FLUSH TABLES followed by a LOCK TABLES statement to lock a log table and a non-log table caused an infinite loop and high CPU use. Now FLUSH TABLES ignores log tables. To flush the log tables, use FLUSH LOGS instead.
http://bugs.mysql.com/bug.php?id=26380
Documented bugfix in the 5.1.20 as follows:
A FLUSH TABLES WITH READ LOCK statement followed by a FLUSH LOGS statement caused a deadlock if the general log or the slow query log was enabled.
- If you have many thousands of tables for example you have 10,000 or 20,000 or more tables in your MySQL database(s). If you don't have at least 10,000 tables this is almost certainly not the issue. If you do during the backup process the Linux Agent executes a "SHOW TABLE STATUS". See instructions for below in resolutions for debugging if this is your issue.
- Another application using MySQL (not the R1Soft CDP Agent) is locking MyISAM tables and not unlocking them or holding the lock a long period of time.
When the Agent calls "FLUSH TABLES WITH READ LOCK" MySQL will acquire a Read Lock on ALL Tables.
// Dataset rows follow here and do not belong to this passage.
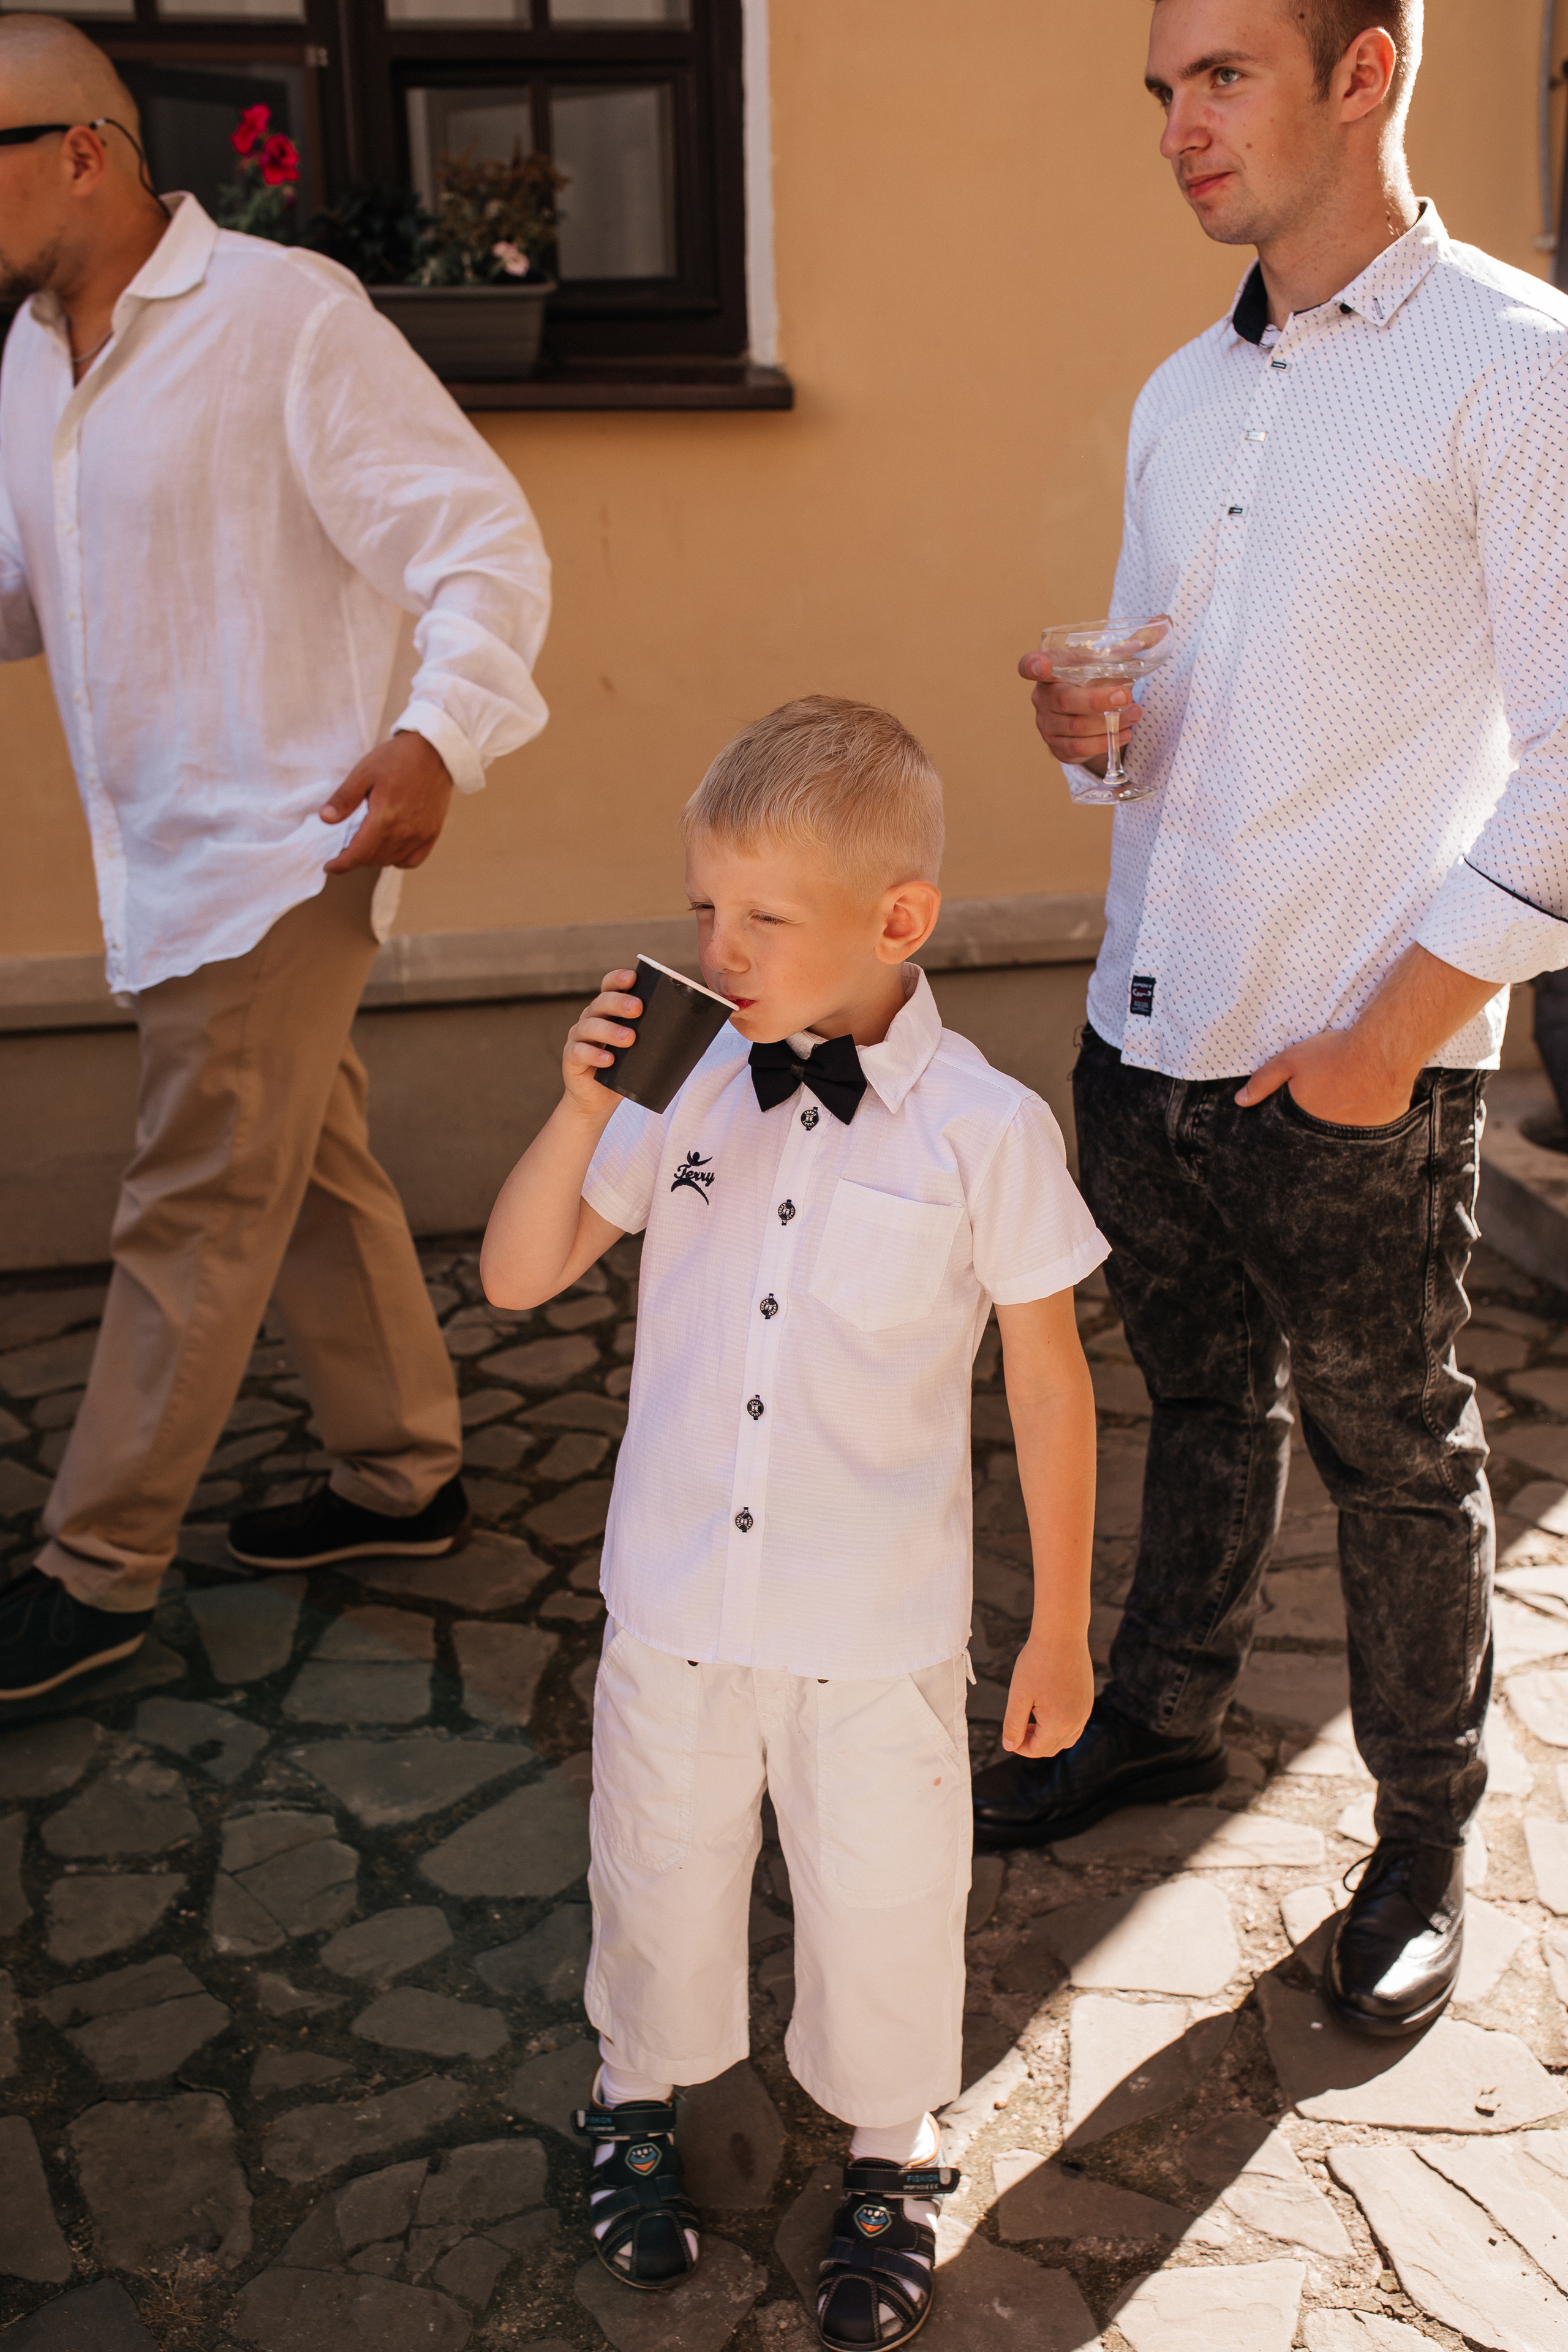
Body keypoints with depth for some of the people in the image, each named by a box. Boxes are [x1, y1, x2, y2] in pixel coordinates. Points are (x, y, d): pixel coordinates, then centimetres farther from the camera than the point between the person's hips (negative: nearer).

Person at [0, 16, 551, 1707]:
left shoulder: (284, 318, -14)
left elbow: (484, 540, -18)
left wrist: (441, 730, -33)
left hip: (278, 847, -8)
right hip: (167, 854, 9)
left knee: (192, 1218, -2)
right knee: (309, 1178, 17)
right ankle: (403, 1476, 32)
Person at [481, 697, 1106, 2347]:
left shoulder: (986, 1130, -14)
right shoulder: (690, 1090, -7)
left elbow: (1048, 1380, -5)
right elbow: (517, 1278, 1)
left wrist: (1062, 1626, -1)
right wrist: (581, 1113, -17)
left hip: (877, 1628, -2)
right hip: (673, 1602, 3)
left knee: (881, 1900, 15)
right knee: (660, 1869, 21)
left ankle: (889, 2160, 44)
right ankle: (638, 2098, 50)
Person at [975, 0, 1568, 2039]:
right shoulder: (1182, 398, 12)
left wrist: (1388, 1036, -16)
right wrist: (1096, 723, -3)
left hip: (1354, 1068, -6)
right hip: (1148, 1030, 6)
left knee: (1392, 1464, 9)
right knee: (1199, 1405, 20)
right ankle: (1164, 1714, 40)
MySQL has a known bug with table locks and MyISAM. MySQL has no lock timeout and with MyISAM it will wait FOREVER to acquire a read lock if another process has a lock on a table.
Usually this is caused by a malformed slow query holding a table lock for a long period of time. You need to not run that bad query if this is the issue or schedule CDP backups when this query is not running. For example some people have reporting or maintenance tasks that run only periodically and require a table lock to run. Schedule CDP backups outside of this table locking query.
Follow the advanced debugging steps below to see of a FLUSH TABLES WITH READ LOCK query triggers your MySQL hang issue. If so enable query logging and reproduce the hang. Then go back in the query log and search for a table LOCK query executed before the FLUSH TABLES WITH READ LOCK and identify what application is issuing the table lock. Alternatively "SHOW PROCESSLIST" can be used to identify the bad application using the table lock.
See the following resources for help:
http://dev.mysql.com/doc/refman/5.1/en/query-log.html
http://dev.mysql.com/doc/refman/5.1/en/show-processlist.html
http://dev.mysql.com/doc/refman/5.0/en/lock-tables.html
In order to perform a hot online backup all tables must be locked for less than one second. It is a limitation and known bug with MySQL and MyISAM that table locks will hang forever if they are waiting on another lock.
Resolution
If you are using an effected MySQL version (MySQL versions earlier than 5.1.20) you should upgrade MySQL to rule out the dead lock possibility.
Advanced MySQL Debugging
The Linux Agent executes uses this process and queries during the backup process.
1) Execute the following THREE TIMES IN A ROW TO in order to flush large memory caches through to disk to make snapshot and lock times very small
a. "FLUSH TABLES"
b. sync the disk (uses proprietary Linux IOCTL call in CDP device driver to sync only the disk where MySQL databases are located)
2) "FLUSH TABLES WITH READ LOCK"
3) "FLUSH LOGS"
4) Create a new volume snapshot using the CDP device driver
5) "SHOW TABLES STATUS FROM..." for each database
6) "UNLOCK TABLES"
You should try executing the following queries to see if they reproduce your hang or deadlock issue.
Execute these queries in order:
1) "FLUSH TABLES" - OK if this takes several minutes this does not interrupt other queries
2) "FLUSH TABLES" - OK if this takes several minutes this does not interrupt other queries
3) "FLUSH TABLES" - OK if this takes several minutes this does not interrupt other queries
4) "FLUSH TABLES WITH READ LOCK" - Does this now trigger your deadlock or hang issue? Check for bad table lock queries or MySQL deadlock bug.
5) "FLUSH LOGS" - Does this cause any issues?
6) "UNLOCK TABLES"
Checking the MySQL logs, if logging is enable, or running "SHOW PROCESSLIST" will reveal if any the causing conditions are applicable. If so, restarting MySQL or "killing" the process ID in MySQL (KILL #) should end the deadlock. Once done, attempt to re-run the backup task.
Execute this query by itself - does it take too long to return? Will be an issue if you have many thousands of databases. Substitute YOUR_DATABASE with the database in your MySQL instance the most tables.
1) "SHOW TABLES STATUS FROM SUBSTITUTE_YOUR_DATABASE_HERE"